While preferred stocks offer income advantages, it is crucial to understand their risks. Below, we analyze these risks and review two leading preferred stock ETFs: PFF and FPE.

Understanding General Risks

Preferred stocks are sensitive to interest rate fluctuations. Typically offering fixed dividend yields between 5% and 6%, their prices tend to fall when prevailing interest rates rise. For instance, if Treasury yields approach the dividend yield of a preferred stock, investors may shift funds to Treasuries, perceived as safer, causing preferred stock prices to drop.

Call risk is another consideration. Issuers of callable preferred stock can redeem shares at specified prices when interest rates decline, then issue new shares with lower yields.

Preferred stocks also carry liquidation risk similar to common stocks. In bankruptcy scenarios, creditors and bondholders are paid before preferred stockholders.

Important Note

Preferred stockholders have a higher claim on assets than common stockholders in liquidation events.

Specific Risks to Consider

Credit rating agencies such as Moody's, Standard & Poor's, and Fitch assess preferred stocks similarly to bonds. While some preferred stocks hold investment-grade ratings, many fall below BBB and are classified as speculative or junk.
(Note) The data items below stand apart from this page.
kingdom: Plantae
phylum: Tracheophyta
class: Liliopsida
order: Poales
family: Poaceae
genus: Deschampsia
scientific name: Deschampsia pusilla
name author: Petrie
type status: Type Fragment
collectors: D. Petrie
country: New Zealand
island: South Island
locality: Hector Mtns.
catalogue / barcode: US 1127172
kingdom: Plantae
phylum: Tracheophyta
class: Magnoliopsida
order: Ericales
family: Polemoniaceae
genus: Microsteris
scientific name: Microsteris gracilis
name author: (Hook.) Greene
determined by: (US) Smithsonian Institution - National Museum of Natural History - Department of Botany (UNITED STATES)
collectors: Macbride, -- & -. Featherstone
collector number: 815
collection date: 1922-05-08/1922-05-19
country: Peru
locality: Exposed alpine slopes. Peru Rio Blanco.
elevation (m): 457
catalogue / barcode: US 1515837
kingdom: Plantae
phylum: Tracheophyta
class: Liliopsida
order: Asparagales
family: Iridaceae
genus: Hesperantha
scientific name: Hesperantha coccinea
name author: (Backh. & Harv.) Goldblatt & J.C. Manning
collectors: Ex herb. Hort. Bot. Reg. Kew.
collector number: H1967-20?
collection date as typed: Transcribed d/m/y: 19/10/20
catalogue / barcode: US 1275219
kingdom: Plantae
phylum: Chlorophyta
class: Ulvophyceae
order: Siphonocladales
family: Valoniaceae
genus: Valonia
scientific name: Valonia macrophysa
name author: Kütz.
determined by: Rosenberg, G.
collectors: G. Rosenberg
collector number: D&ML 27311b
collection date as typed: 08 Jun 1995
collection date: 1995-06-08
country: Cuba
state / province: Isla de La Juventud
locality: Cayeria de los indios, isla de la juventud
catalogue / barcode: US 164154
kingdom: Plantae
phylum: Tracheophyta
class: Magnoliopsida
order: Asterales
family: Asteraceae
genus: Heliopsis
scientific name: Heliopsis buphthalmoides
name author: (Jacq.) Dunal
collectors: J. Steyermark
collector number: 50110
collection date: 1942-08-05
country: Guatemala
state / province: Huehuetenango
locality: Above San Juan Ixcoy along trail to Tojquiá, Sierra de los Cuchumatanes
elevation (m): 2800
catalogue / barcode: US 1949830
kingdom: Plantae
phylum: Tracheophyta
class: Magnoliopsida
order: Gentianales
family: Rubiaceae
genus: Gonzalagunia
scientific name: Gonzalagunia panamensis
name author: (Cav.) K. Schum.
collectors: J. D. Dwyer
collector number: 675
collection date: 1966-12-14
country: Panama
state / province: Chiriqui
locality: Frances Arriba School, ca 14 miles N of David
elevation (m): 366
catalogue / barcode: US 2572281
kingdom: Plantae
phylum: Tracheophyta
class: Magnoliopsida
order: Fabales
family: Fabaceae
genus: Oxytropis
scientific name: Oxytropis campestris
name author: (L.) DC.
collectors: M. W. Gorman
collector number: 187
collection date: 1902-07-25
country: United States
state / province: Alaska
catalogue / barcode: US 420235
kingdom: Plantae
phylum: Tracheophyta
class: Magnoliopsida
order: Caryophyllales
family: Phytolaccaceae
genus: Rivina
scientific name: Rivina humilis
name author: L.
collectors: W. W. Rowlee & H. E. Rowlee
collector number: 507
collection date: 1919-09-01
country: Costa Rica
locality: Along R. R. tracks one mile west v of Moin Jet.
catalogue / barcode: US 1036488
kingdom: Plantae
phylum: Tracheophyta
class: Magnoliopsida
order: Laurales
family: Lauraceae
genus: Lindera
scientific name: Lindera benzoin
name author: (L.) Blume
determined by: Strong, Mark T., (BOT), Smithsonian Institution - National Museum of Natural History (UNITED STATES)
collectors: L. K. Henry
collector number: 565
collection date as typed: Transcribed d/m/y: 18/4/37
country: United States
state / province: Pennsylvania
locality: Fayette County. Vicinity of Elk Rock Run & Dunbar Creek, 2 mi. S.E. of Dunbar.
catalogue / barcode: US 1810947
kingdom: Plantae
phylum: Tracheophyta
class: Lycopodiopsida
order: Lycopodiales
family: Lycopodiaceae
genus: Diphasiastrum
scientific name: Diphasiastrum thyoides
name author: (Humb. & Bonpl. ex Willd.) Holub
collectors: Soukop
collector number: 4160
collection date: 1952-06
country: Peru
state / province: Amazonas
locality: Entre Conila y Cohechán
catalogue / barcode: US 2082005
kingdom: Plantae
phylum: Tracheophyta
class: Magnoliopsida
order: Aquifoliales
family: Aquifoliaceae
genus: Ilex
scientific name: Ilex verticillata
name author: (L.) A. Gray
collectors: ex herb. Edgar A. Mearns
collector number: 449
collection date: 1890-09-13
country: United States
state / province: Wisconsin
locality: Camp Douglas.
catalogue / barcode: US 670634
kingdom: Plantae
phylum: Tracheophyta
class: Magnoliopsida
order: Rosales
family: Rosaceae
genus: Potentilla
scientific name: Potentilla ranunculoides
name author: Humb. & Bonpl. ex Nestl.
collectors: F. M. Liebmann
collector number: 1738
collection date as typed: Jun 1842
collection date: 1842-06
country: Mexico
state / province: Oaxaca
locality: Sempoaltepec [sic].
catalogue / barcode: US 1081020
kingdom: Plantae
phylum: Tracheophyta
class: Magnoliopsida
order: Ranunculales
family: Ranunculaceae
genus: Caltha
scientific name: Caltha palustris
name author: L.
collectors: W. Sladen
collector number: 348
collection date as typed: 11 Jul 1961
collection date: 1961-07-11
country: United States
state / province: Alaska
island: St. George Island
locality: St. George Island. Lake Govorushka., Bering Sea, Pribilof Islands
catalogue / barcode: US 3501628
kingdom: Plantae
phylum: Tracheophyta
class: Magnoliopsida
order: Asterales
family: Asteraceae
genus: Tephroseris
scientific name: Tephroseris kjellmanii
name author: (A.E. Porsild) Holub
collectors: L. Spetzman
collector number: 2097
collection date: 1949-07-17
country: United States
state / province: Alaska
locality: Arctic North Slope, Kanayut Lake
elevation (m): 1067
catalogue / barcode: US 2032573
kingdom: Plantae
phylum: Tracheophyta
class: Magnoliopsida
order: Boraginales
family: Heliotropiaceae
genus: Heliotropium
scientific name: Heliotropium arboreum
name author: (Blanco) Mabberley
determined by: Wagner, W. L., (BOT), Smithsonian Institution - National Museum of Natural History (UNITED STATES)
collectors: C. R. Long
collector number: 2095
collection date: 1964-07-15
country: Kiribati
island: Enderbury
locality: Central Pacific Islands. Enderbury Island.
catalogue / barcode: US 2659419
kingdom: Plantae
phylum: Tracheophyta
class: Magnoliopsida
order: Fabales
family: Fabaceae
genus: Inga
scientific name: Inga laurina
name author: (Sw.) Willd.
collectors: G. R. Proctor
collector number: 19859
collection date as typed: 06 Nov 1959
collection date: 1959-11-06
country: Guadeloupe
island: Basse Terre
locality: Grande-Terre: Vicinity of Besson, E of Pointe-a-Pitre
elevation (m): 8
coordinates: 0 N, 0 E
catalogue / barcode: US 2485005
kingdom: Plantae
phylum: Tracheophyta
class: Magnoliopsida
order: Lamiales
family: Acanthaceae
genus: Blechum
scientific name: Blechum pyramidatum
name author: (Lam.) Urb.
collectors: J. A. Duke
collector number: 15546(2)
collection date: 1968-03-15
Preferred stock ETFs vary in their exposure to investment-grade versus speculative stocks. Understanding an ETF’s investment strategy and sector allocation is vital, especially given sector-specific risks like those seen in oil and gas.

Popular Preferred Stock ETFs in 2024

iShares U.S. Preferred Stock ETF (PFF)

PFF is the largest preferred stock ETF with $13.6 billion in assets and a trailing 12-month dividend yield of 6.87%. It charges an expense ratio of 0.46% and tracks the S&P U.S. Preferred Stock Index.

Its 449 holdings are heavily weighted in financials (37.2%), insurance (13.7%), real estate investment trusts (13.2%), and utilities (10.9%).

Important

The heavy concentration in financial and utility sectors limits diversification, which may deter risk-averse investors concerned about exposure to financial crises.

First Trust Preferred Securities and Income ETF (FPE)

With $5.32 billion in net assets, FPE holds 246 positions and offers a 6.24% trailing dividend yield. This actively managed ETF carries an expense ratio of 0.85%.

Only 32% of FPE’s holdings are investment grade, while 65% are speculative grade and 3.37% unrated. The portfolio is concentrated in financials (banks 43.2%, insurance 19.3%), oil and gas (8.14%), capital markets (7.38%), and multi-utilities (4.06%).

Preferred Stock vs. Common Stock

Preferred stock represents equity ownership but differs from common stock by prioritizing dividend payments and asset claims without voting rights. Dividends are fixed as a percentage of investment, appealing to income-focused investors.

Trading Preferred Stock

Preferred stocks trade on exchanges with unique ticker symbols distinguishing them from common shares. For example, Alphabet’s common stock trades as GOOGL, while its preferred stock trades as GOOG.

Drawbacks of Preferred Stock Investing

Due to fixed dividends, preferred stocks are highly sensitive to interest rate changes. Rising rates can reduce market value and liquidity, forcing sellers to accept discounts.

Conclusion

Preferred stock ETFs specialize in preferred shares, offering higher income potential but also carrying risks such as interest rate sensitivity, call risk, and limited diversification. Investors should carefully assess these factors and ETF strategies before investing.